Reduced IGF-1 expression in cellular and animal models exhibiting reduced htt protein levels. To examine the effect of reduced FL htt levels on IGF-1 expression clonal striatal knock-in STHdhQ7 and STHdhQ111 cells we used. (A) Significantly lower levels of FL htt are detected in the clonal striatal knock-in STHdhQ111 cells (Q111) compared with STHdhQ7 cells (Q7) as assessed by immunoblotting with two different antibodies to htt (n = 3/genotype). (B) Assessment of Q111 cells revealed significantly lower IGF-1 mRNA levels compared with Q7 cells (n = 7/genotype). (C) Similarly, significantly lower levels of IGF-1 protein were detected in culture media of Q111 cells compared with Q7 cells (n = 3/genotype). (D) To examine the impact of reduced htt levels in vivo, R6/2 HD mice which show progressive depletion of endogenous FL htt levels, at 7, 9 and 11 weeks of age were assessed.

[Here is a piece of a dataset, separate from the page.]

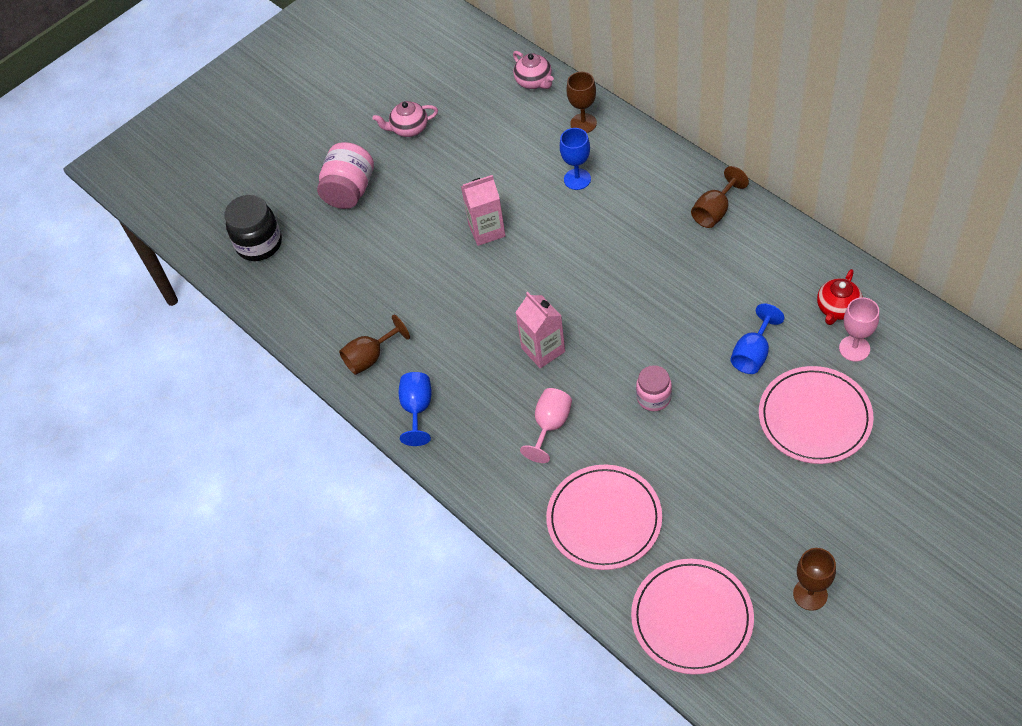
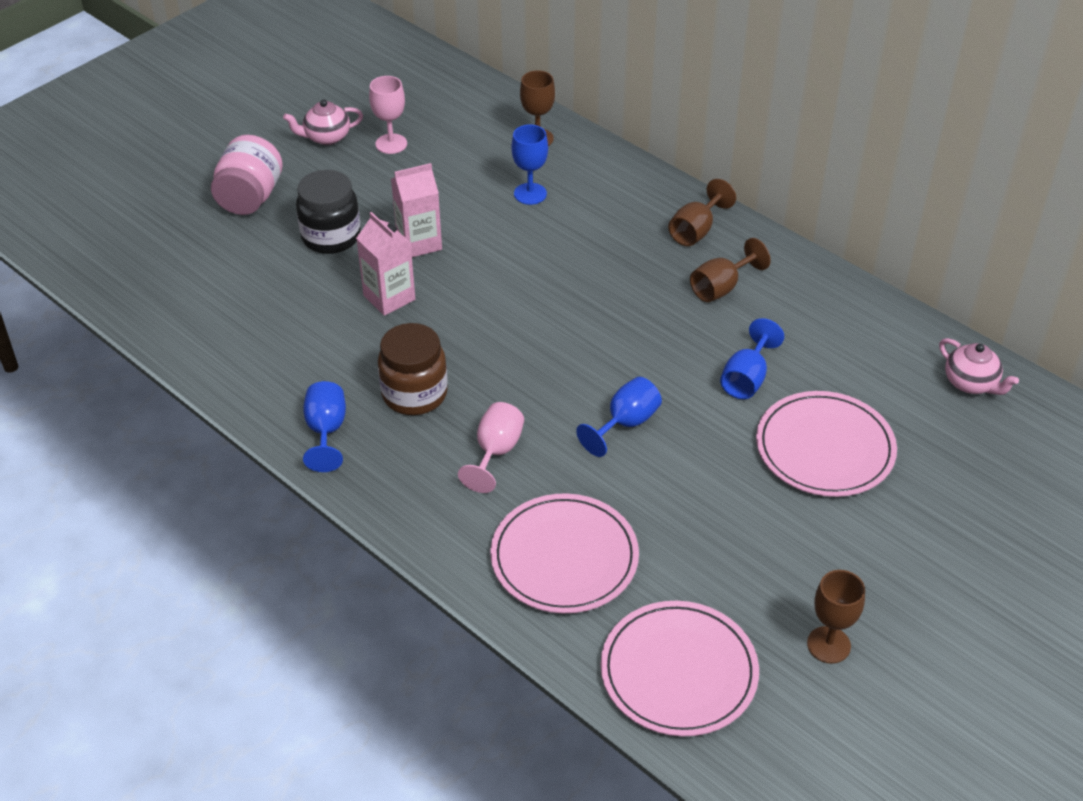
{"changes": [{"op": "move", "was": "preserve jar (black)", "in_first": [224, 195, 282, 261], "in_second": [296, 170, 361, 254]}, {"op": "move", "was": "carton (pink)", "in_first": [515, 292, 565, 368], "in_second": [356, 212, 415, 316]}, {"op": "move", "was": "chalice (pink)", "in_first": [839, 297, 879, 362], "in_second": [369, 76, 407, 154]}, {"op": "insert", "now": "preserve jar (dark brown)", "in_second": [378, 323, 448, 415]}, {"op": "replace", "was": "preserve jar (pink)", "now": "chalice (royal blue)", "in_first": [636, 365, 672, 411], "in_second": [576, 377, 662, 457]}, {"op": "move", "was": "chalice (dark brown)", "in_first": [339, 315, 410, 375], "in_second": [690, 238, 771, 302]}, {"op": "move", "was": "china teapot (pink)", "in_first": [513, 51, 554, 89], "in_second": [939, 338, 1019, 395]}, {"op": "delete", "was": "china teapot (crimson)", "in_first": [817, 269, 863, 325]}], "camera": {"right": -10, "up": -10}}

Significantly reduced plasma IGF-1 levels in R6/2 mice at 11 weeks of age (n = 3/genotype). (E) Consistent with published observations, R6/2 mice began to lose body weight starting at 9 weeks of age, reaching statistical significance at 11 weeks of age (n = 3/genotype). Data are represented as means ± SEM; *P < 0.05, **P < 0.01, ***P < 0.001, n.s. = no significant difference.